• EXERCISE:
When you transcribe the listing that follows, keep every line exact and omit the pictures.

• SUPPLIED INFORMATION:

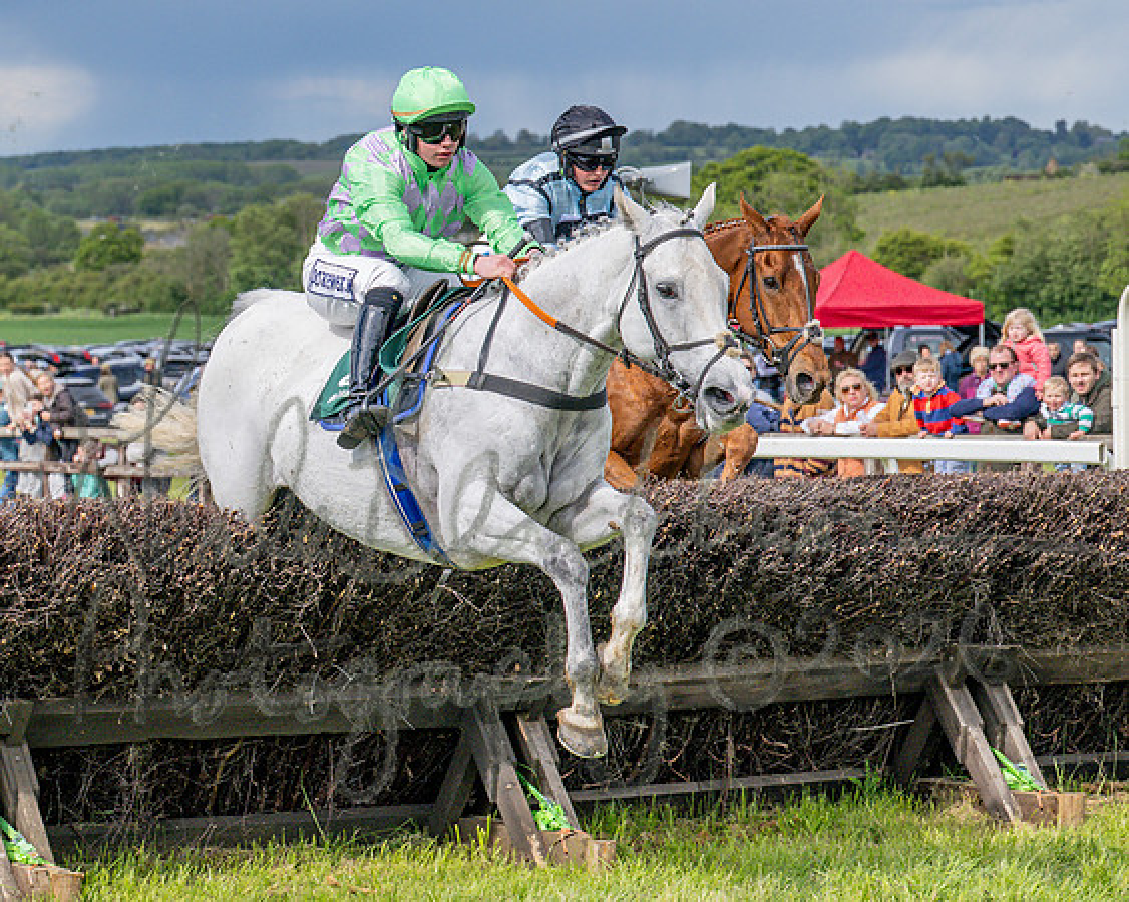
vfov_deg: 11.7
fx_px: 4408
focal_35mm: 132
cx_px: 389
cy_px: 262
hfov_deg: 14.6
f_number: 5
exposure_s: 1/2500
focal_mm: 70
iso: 400
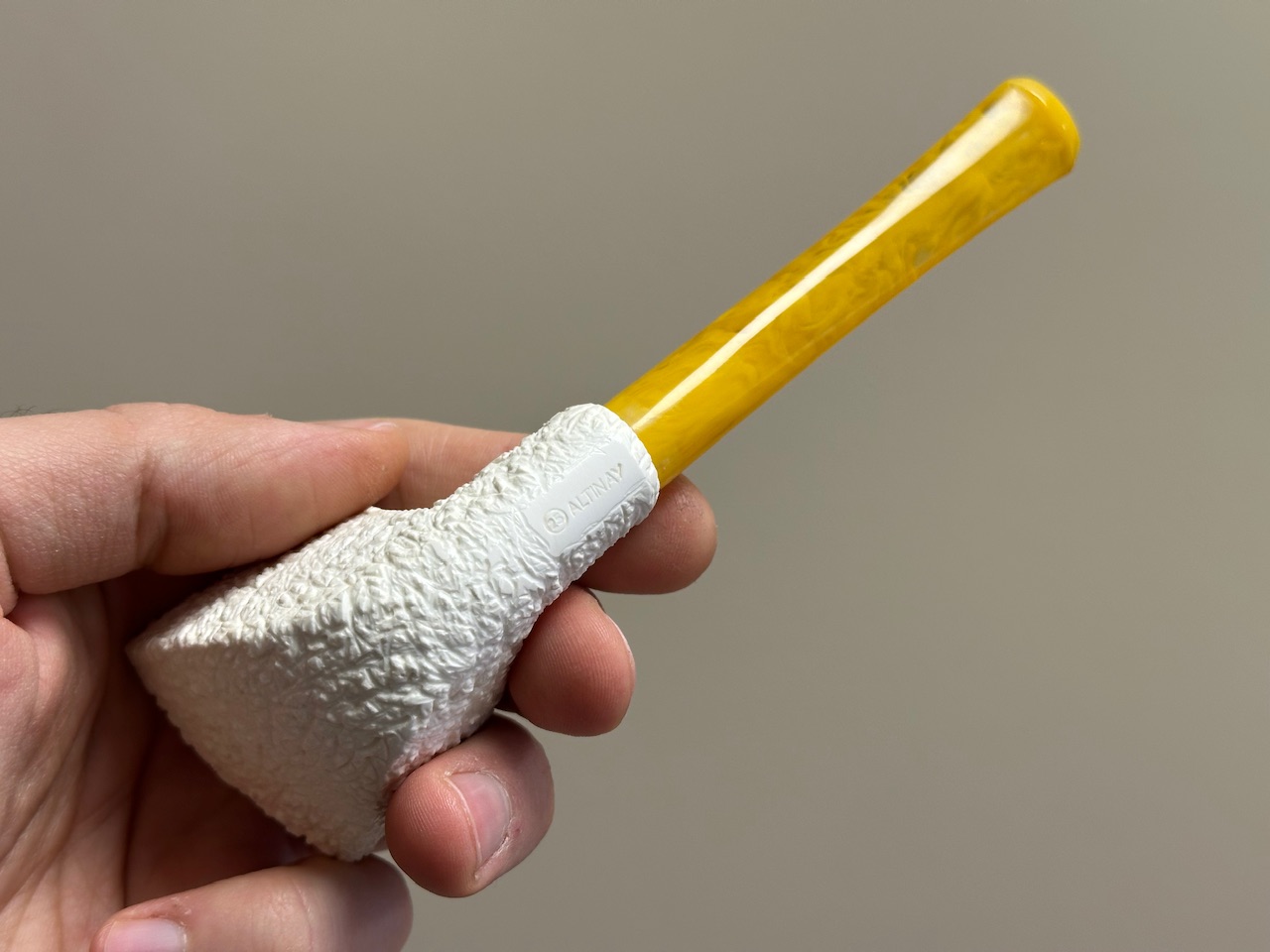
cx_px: 635
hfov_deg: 39.7
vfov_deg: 30.3
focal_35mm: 48
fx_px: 1761
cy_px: 476
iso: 80
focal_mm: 6.86
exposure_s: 1/100
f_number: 1.78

• REPLY TO THE EXERCISE:
vfov_deg: 11.7
fx_px: 4408
focal_35mm: 132
cx_px: 389
cy_px: 262
hfov_deg: 14.6
f_number: 5
exposure_s: 1/2500
focal_mm: 70
iso: 400
cx_px: 635
hfov_deg: 39.7
vfov_deg: 30.3
focal_35mm: 48
fx_px: 1761
cy_px: 476
iso: 80
focal_mm: 6.86
exposure_s: 1/100
f_number: 1.78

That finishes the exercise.